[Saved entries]
** BEGIN **
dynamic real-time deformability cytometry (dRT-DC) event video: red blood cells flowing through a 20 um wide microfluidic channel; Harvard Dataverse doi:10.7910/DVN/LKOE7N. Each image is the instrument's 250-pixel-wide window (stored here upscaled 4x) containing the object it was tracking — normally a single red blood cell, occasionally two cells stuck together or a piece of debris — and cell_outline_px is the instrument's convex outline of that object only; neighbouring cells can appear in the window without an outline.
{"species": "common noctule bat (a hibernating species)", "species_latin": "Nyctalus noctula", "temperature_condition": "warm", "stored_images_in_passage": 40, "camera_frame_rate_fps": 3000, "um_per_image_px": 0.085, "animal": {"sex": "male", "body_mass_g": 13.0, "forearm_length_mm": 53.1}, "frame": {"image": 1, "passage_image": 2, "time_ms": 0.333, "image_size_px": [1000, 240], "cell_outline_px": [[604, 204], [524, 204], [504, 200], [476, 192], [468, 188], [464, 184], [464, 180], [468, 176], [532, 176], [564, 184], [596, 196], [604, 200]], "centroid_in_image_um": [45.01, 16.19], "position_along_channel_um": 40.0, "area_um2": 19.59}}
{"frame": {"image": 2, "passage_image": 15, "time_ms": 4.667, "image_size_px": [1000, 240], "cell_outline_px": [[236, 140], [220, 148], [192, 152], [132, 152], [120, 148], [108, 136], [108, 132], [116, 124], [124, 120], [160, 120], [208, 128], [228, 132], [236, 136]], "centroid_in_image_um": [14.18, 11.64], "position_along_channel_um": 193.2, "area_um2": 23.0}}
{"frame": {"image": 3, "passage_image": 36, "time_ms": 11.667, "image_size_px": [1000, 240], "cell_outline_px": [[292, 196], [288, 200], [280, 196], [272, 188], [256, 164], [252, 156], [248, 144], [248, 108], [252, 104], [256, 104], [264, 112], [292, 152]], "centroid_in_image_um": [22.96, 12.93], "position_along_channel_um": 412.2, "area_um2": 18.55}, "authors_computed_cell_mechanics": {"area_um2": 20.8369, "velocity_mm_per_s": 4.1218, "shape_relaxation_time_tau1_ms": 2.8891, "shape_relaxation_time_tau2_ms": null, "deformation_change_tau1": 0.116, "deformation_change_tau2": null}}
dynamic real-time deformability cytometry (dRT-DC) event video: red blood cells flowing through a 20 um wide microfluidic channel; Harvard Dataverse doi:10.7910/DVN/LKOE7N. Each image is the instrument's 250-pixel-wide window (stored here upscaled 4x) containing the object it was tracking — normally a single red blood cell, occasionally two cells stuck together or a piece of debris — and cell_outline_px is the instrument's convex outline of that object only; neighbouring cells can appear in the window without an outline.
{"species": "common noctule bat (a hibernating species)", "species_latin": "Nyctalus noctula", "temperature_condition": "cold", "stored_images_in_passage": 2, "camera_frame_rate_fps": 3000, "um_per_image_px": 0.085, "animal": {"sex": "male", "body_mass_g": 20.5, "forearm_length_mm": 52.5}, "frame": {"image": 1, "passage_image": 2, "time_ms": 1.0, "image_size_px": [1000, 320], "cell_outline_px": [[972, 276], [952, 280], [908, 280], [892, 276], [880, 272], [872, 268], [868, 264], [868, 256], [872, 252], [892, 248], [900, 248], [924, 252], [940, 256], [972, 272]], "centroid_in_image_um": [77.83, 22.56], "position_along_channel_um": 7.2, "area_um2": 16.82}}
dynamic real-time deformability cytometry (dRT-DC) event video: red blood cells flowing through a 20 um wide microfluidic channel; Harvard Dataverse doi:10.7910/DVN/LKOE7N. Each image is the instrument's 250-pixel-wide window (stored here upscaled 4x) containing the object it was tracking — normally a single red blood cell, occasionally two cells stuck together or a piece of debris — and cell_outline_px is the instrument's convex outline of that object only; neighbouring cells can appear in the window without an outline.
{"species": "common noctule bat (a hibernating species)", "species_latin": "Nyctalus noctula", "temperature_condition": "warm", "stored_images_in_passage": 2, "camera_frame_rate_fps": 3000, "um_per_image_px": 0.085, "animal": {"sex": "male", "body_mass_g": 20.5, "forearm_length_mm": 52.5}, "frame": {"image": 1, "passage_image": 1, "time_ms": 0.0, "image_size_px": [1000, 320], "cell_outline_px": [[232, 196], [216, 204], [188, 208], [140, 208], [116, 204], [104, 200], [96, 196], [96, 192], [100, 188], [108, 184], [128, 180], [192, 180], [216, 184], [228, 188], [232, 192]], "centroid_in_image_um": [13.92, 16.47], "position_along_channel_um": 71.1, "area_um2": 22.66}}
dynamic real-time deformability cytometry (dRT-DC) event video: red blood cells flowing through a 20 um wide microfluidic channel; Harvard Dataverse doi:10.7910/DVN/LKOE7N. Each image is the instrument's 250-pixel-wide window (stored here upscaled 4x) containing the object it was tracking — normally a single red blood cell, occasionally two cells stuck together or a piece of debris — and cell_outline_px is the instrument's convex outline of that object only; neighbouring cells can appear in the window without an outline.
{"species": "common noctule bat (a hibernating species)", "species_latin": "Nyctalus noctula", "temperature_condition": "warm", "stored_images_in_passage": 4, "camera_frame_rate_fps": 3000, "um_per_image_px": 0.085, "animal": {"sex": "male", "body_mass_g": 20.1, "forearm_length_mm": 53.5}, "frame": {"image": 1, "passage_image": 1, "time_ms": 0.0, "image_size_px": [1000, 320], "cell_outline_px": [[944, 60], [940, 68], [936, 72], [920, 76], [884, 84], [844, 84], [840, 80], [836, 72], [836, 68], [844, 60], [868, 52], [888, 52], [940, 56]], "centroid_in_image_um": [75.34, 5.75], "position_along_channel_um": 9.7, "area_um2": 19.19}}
** END **
**REQUIREMENT**
Extract all of the data above without altering anything.

**REPLY TO THE TASK**
dynamic real-time deformability cytometry (dRT-DC) event video: red blood cells flowing through a 20 um wide microfluidic channel; Harvard Dataverse doi:10.7910/DVN/LKOE7N. Each image is the instrument's 250-pixel-wide window (stored here upscaled 4x) containing the object it was tracking — normally a single red blood cell, occasionally two cells stuck together or a piece of debris — and cell_outline_px is the instrument's convex outline of that object only; neighbouring cells can appear in the window without an outline.
{"species": "common noctule bat (a hibernating species)", "species_latin": "Nyctalus noctula", "temperature_condition": "warm", "stored_images_in_passage": 40, "camera_frame_rate_fps": 3000, "um_per_image_px": 0.085, "animal": {"sex": "male", "body_mass_g": 13.0, "forearm_length_mm": 53.1}, "frame": {"image": 1, "passage_image": 2, "time_ms": 0.333, "image_size_px": [1000, 240], "cell_outline_px": [[604, 204], [524, 204], [504, 200], [476, 192], [468, 188], [464, 184], [464, 180], [468, 176], [532, 176], [564, 184], [596, 196], [604, 200]], "centroid_in_image_um": [45.01, 16.19], "position_along_channel_um": 40.0, "area_um2": 19.59}}
{"frame": {"image": 2, "passage_image": 15, "time_ms": 4.667, "image_size_px": [1000, 240], "cell_outline_px": [[236, 140], [220, 148], [192, 152], [132, 152], [120, 148], [108, 136], [108, 132], [116, 124], [124, 120], [160, 120], [208, 128], [228, 132], [236, 136]], "centroid_in_image_um": [14.18, 11.64], "position_along_channel_um": 193.2, "area_um2": 23.0}}
{"frame": {"image": 3, "passage_image": 36, "time_ms": 11.667, "image_size_px": [1000, 240], "cell_outline_px": [[292, 196], [288, 200], [280, 196], [272, 188], [256, 164], [252, 156], [248, 144], [248, 108], [252, 104], [256, 104], [264, 112], [292, 152]], "centroid_in_image_um": [22.96, 12.93], "position_along_channel_um": 412.2, "area_um2": 18.55}, "authors_computed_cell_mechanics": {"area_um2": 20.8369, "velocity_mm_per_s": 4.1218, "shape_relaxation_time_tau1_ms": 2.8891, "shape_relaxation_time_tau2_ms": null, "deformation_change_tau1": 0.116, "deformation_change_tau2": null}}
dynamic real-time deformability cytometry (dRT-DC) event video: red blood cells flowing through a 20 um wide microfluidic channel; Harvard Dataverse doi:10.7910/DVN/LKOE7N. Each image is the instrument's 250-pixel-wide window (stored here upscaled 4x) containing the object it was tracking — normally a single red blood cell, occasionally two cells stuck together or a piece of debris — and cell_outline_px is the instrument's convex outline of that object only; neighbouring cells can appear in the window without an outline.
{"species": "common noctule bat (a hibernating species)", "species_latin": "Nyctalus noctula", "temperature_condition": "cold", "stored_images_in_passage": 2, "camera_frame_rate_fps": 3000, "um_per_image_px": 0.085, "animal": {"sex": "male", "body_mass_g": 20.5, "forearm_length_mm": 52.5}, "frame": {"image": 1, "passage_image": 2, "time_ms": 1.0, "image_size_px": [1000, 320], "cell_outline_px": [[972, 276], [952, 280], [908, 280], [892, 276], [880, 272], [872, 268], [868, 264], [868, 256], [872, 252], [892, 248], [900, 248], [924, 252], [940, 256], [972, 272]], "centroid_in_image_um": [77.83, 22.56], "position_along_channel_um": 7.2, "area_um2": 16.82}}
dynamic real-time deformability cytometry (dRT-DC) event video: red blood cells flowing through a 20 um wide microfluidic channel; Harvard Dataverse doi:10.7910/DVN/LKOE7N. Each image is the instrument's 250-pixel-wide window (stored here upscaled 4x) containing the object it was tracking — normally a single red blood cell, occasionally two cells stuck together or a piece of debris — and cell_outline_px is the instrument's convex outline of that object only; neighbouring cells can appear in the window without an outline.
{"species": "common noctule bat (a hibernating species)", "species_latin": "Nyctalus noctula", "temperature_condition": "warm", "stored_images_in_passage": 2, "camera_frame_rate_fps": 3000, "um_per_image_px": 0.085, "animal": {"sex": "male", "body_mass_g": 20.5, "forearm_length_mm": 52.5}, "frame": {"image": 1, "passage_image": 1, "time_ms": 0.0, "image_size_px": [1000, 320], "cell_outline_px": [[232, 196], [216, 204], [188, 208], [140, 208], [116, 204], [104, 200], [96, 196], [96, 192], [100, 188], [108, 184], [128, 180], [192, 180], [216, 184], [228, 188], [232, 192]], "centroid_in_image_um": [13.92, 16.47], "position_along_channel_um": 71.1, "area_um2": 22.66}}
dynamic real-time deformability cytometry (dRT-DC) event video: red blood cells flowing through a 20 um wide microfluidic channel; Harvard Dataverse doi:10.7910/DVN/LKOE7N. Each image is the instrument's 250-pixel-wide window (stored here upscaled 4x) containing the object it was tracking — normally a single red blood cell, occasionally two cells stuck together or a piece of debris — and cell_outline_px is the instrument's convex outline of that object only; neighbouring cells can appear in the window without an outline.
{"species": "common noctule bat (a hibernating species)", "species_latin": "Nyctalus noctula", "temperature_condition": "warm", "stored_images_in_passage": 4, "camera_frame_rate_fps": 3000, "um_per_image_px": 0.085, "animal": {"sex": "male", "body_mass_g": 20.1, "forearm_length_mm": 53.5}, "frame": {"image": 1, "passage_image": 1, "time_ms": 0.0, "image_size_px": [1000, 320], "cell_outline_px": [[944, 60], [940, 68], [936, 72], [920, 76], [884, 84], [844, 84], [840, 80], [836, 72], [836, 68], [844, 60], [868, 52], [888, 52], [940, 56]], "centroid_in_image_um": [75.34, 5.75], "position_along_channel_um": 9.7, "area_um2": 19.19}}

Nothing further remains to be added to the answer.